OCHOSI
Il a été très simple de trouver le sujet de ce texte. Mes précédentes expressions ont évoqué Eshu le farceur cosmique et Ogun le forgeron protecteur. Ces deux forces primordiales s’inscrivent dans une trinité de guerriers qui sont les tous premiers supports de méditation dans l’animisme. Il était évident que je devais évoquer maintenant le troisième guerrier. Le sujet est clair. Pour autant je ne sais absolument pas ce que je vais en dire.
C’est le grand vide. Je n’imagine pas parler d’autre chose. Et je n’arrive pas à appréhender cette énergie qui souhaite s’exprimer. Pour certaines raisons que j’évoquerai peut-être par ailleurs, j’ai une affinité particulière avec ce Loa. Un immense respect. Tout ce que je pourrais en dire me parait fade, sans saveur.
Je patiente. J’attends. Je respire. Je sais que je ne renoncerai pas. Je me concentre et tente différents angles d’approche. Je vaque à mes activités du quotidien en maintenant une certaine présence sur mon sujet. Je me focalise et patiente encore. Encore. J’écoute. De plus en plus subtil. Je ressens.
Et puis je me rends compte que je suis dans l’état d’esprit même que transmets l’énergie de ce guerrier. C’est Ochosi. Le maitre chasseur et son arc fidèle. Sa cible est précise. Sa patience est légendaire. Il n’a pas son pareil pour se concentrer, suivre les traces, écouter son environnement, viser, attendre le bon moment pour décocher son tir qui n’a que peu de chance de rater.
La flèche part. Elle n’a pas raté. Je suis touché en plein cœur. Je comprends. Pour Ochosi, le vide n’existe pas. La forêt est immense et la nourriture innombrable. Par la présence, le silence et l’écoute, l’abondance se révèle totale.
J’ai beaucoup apprécié quand mon enseignant m’a parlé de la vacuité des formes et des phénomènes. Cette notion évoquait pour lui le vide, comme un aquarium rempli de rien et n’inspirant qu’ennui mortel. Lorsqu’il a remplacé ce mot vacuité par espace, alors cette immensité s’est révélé plénitude. Un aquarium rempli de liquide, d’algues, de poissons, de planètes, de galaxie, d’émotions, de sensations et de félicité qui évoluent dans cet espace.
Comme me le répète très souvent mon père spirituel qui incarne si bien ce chasseur cosmique, la meilleure façon d’avoir ce qu’on veut, c’est de vouloir ce qu’on a.

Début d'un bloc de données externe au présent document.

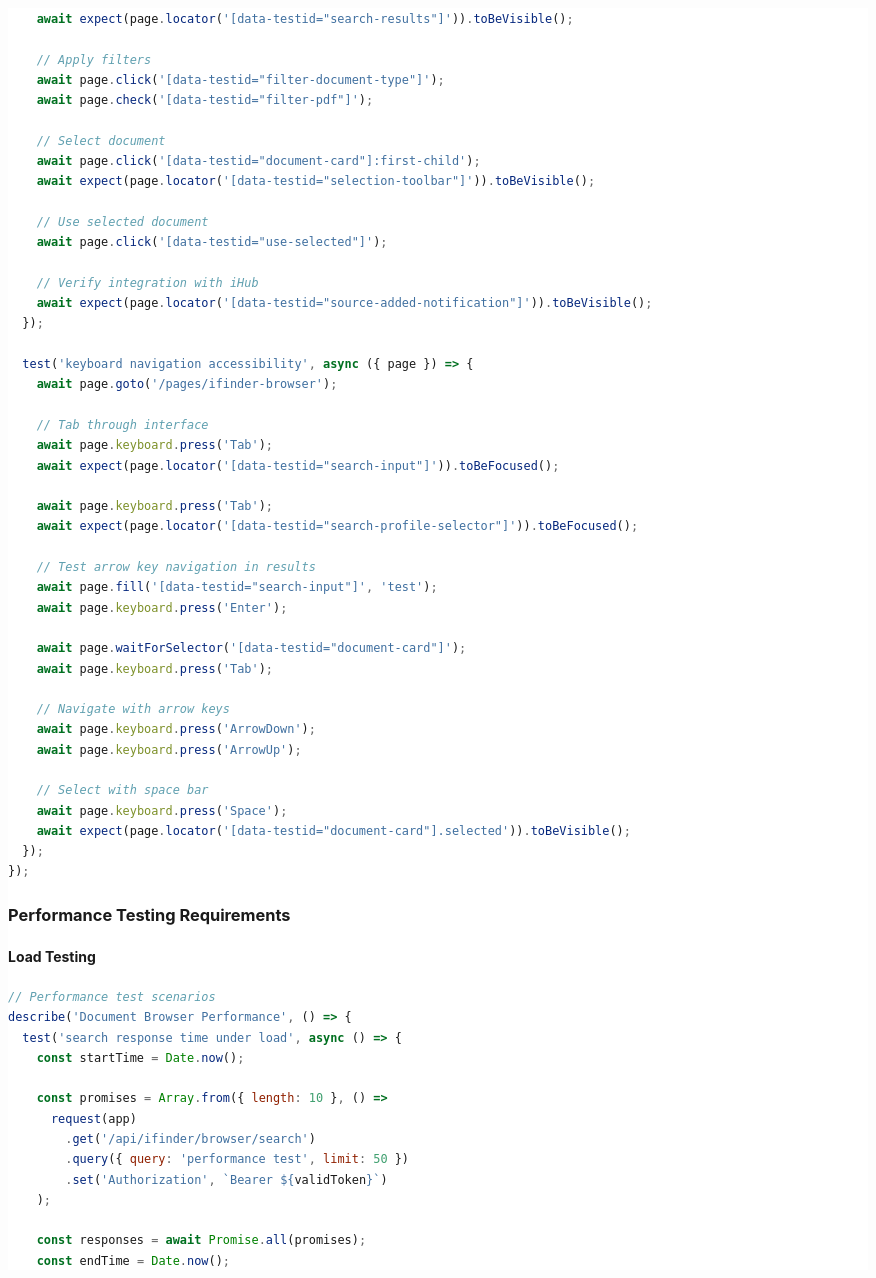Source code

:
 ```javascript
    await expect(page.locator('[data-testid="search-results"]')).toBeVisible();
    
    // Apply filters
    await page.click('[data-testid="filter-document-type"]');
    await page.check('[data-testid="filter-pdf"]');
    
    // Select document
    await page.click('[data-testid="document-card"]:first-child');
    await expect(page.locator('[data-testid="selection-toolbar"]')).toBeVisible();
    
    // Use selected document
    await page.click('[data-testid="use-selected"]');
    
    // Verify integration with iHub
    await expect(page.locator('[data-testid="source-added-notification"]')).toBeVisible();
  });
  
  test('keyboard navigation accessibility', async ({ page }) => {
    await page.goto('/pages/ifinder-browser');
    
    // Tab through interface
    await page.keyboard.press('Tab');
    await expect(page.locator('[data-testid="search-input"]')).toBeFocused();
    
    await page.keyboard.press('Tab');
    await expect(page.locator('[data-testid="search-profile-selector"]')).toBeFocused();
    
    // Test arrow key navigation in results
    await page.fill('[data-testid="search-input"]', 'test');
    await page.keyboard.press('Enter');
    
    await page.waitForSelector('[data-testid="document-card"]');
    await page.keyboard.press('Tab');
    
    // Navigate with arrow keys
    await page.keyboard.press('ArrowDown');
    await page.keyboard.press('ArrowUp');
    
    // Select with space bar
    await page.keyboard.press('Space');
    await expect(page.locator('[data-testid="document-card"].selected')).toBeVisible();
  });
});
```

### Performance Testing Requirements

#### Load Testing
```javascript
// Performance test scenarios
describe('Document Browser Performance', () => {
  test('search response time under load', async () => {
    const startTime = Date.now();
    
    const promises = Array.from({ length: 10 }, () =>
      request(app)
        .get('/api/ifinder/browser/search')
        .query({ query: 'performance test', limit: 50 })
        .set('Authorization', `Bearer ${validToken}`)
    );
    
    const responses = await Promise.all(promises);
    const endTime = Date.now();
```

J’ai dit qu’il me le répétait souvent alors je répète aussi. La meilleure façon d’avoir ce qu’on veut, c’est de vouloir ce qu’on a. Réaliser tout ce qui est déjà là, partout autour ou à l’intérieur de nous, au-delà des illusions de manque et de toute sortes d’histoire qu’on se raconte par manque de présence et d’écoute.
La flèche est partie. D’un coup je me retrouve avec pleins de choses à dire. D’un coup je me retrouve à avoir dit pleins de choses.
Chaque Loa a une multitude d’aspect. J’ai choisi de décrire Eshu sous l’angle de la porte et du chemin. Ogun sous l’aspect du sacrifice. Il y aurait pleins d’aspects différents à exprimer. Pleins de façons différente d’exprimer le même aspect.
Ochosi est un maitre de l’abondance. Il sait comment trouver la nourriture dans les bois. Avec lui, je sais que je ne manquerai jamais de quoi raconter, pour peu que je porte suffisamment d’attention au bon endroit.
Ëtes-vous déjà allé vous promener avec quelqu’un qui connait bien la forêt et les plantes sauvages ? Un tel guide nous montre que la nourriture est partout. Le chemin sur lequel je suis passé tant de fois en n’y voyant que mauvaises herbes et friches stériles, se révèle fourmiller de salades savoureuses et de nutriments délicieux.
J’ai hâte de vous raconter la suite de mes aventures de chasse dans les bois de mon imagination. Je vais prendre soin de cuisiner toutes ces victuailles artistiques aux petits oignons que j’espère vous apprécierez. Et avec la magie de la technologie, il y en a pour tout le monde, sans limite !
Eshu, Ogun et Ochosi sont des fondations profondes. Ces guerriers nous offrent un soutien des plus solides. Me voilà bien équipé pour partir à l’attaque de l’écriture et de la création.